Future human evolution will proceed at a much faster pace than its predecessor (ordinary natural selection) because it will be intelligently designed by us; The DNA in your body varies from part to part; every special trait of humans is a derivative of language; not all the properties of nature are mathematically expressible - there are aspects of nature we will never conquer with science; evolution has direction, that is, life increases in its complexity; Homo Florensia had a simplified language that still exists today; Neanderthals were furry...
For every experience, thought, question, or solution there is an analog in the biophysical state of the brain; reality exists independent of its human and social constructions; consciousness and its contents are all that exists - spacetime, matter, fields all depend on consciousness for their very existence (the guy who wrote this teaches, you guessed it, philosophy); soon we will be able to construct robots that give every appearance of consciousness - systems that act like us in every way; advanced computers will never possess consciousness; human consciousness is a conjuring trick; acquiring a human language is a precondition for consciousness; cockroaches are conscious...
It is possible to life happily and morally without believing in free will; a common human nature will eventually be supported by evidence as strong and convincing as the evidence that the earth is round - with this evidence, we will overcome our misconceptions of human differences; Deceit and self-deception play a disproportionate role in human-generated disasters; We will soon grasp in a deep way how collective human behavior works, whether it's action by small groups or by nations; meaning and purpose of life may not be a precondition for humanity as much as a by-product of it; people are getting better...
From David Myers: "newborns are not so dumb, electroconvulsive therapy sometimes works for depression, America's economic growth has not improved our morale, the automatic unconscious mind dwarfs the conscious mind, traumatic experiences rarely get repressed, most folks don't suffer low self-esteem, sexual orientation is not a choice"...
It's possible to change adult stem cells from one phenotype to another; today's children are unintended victims of economic and technological progress; most of the ideas taught today in Economics 101 will be proved false; there is a severe overestimation of knowledge in the "soft" sciences.
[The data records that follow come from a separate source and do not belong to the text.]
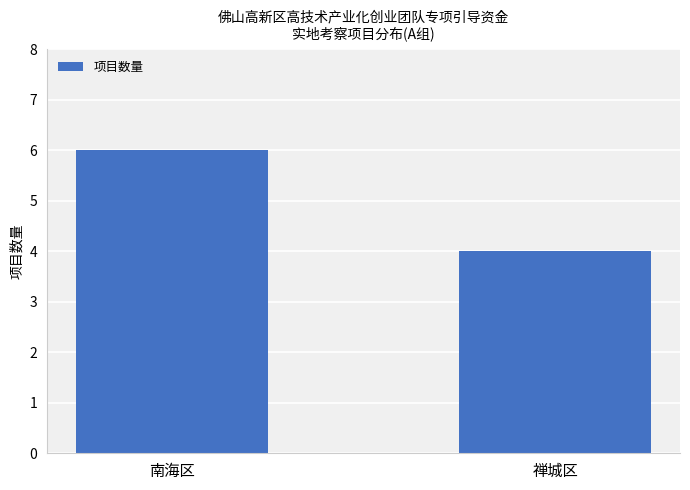

What is the label of the 1st bar from the left?

南海区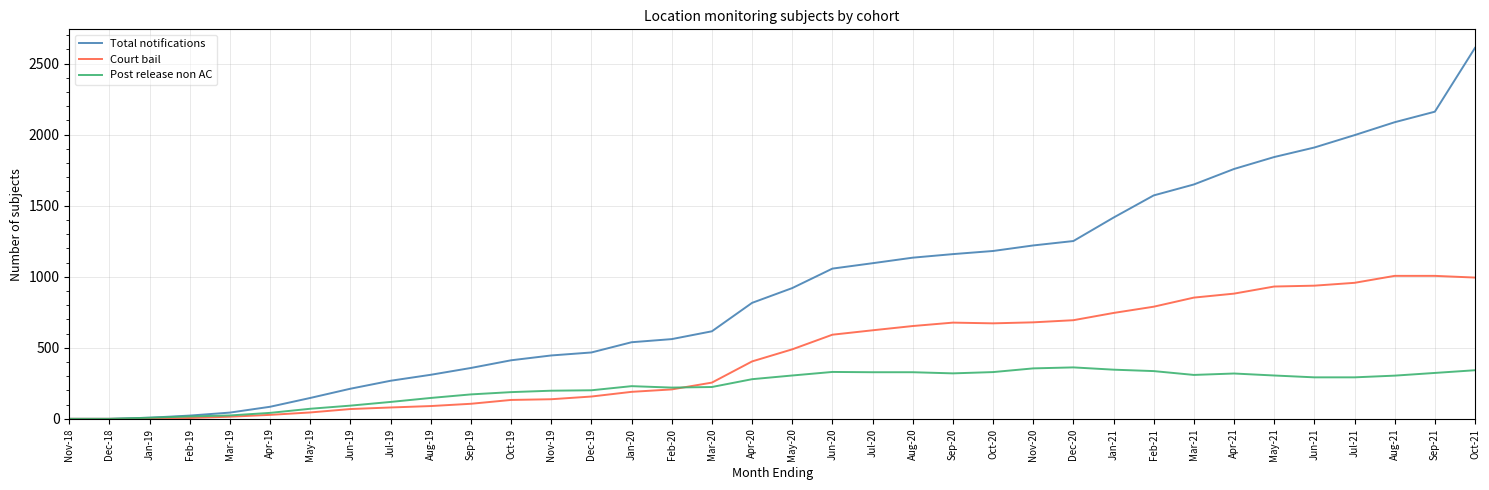

What are all the series names shown in the legend?

Total notifications, Court bail, Post release non AC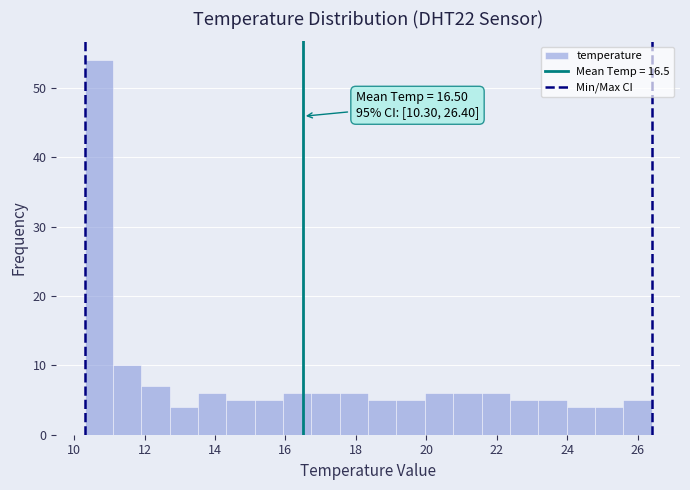

Which range on the x-axis has the tallest bar?

10.4 to 11.2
Mostly, they fit a narrative that satisfies our desire for a story.
There are a few duds, but overall it's fascinating to find out what these high achiever types are thinking about when they are not working. You will enjoy it.
The late John Brockman of the Edge Institute produced a series of these books, with experts responding to different questions or propositions (one was "This Will Change Everything"). I've read three or four of them, but "What We Believe But Cannot Prove" is far and away the best. I carry a copy in the car, for reading at coffee shops or restaurants.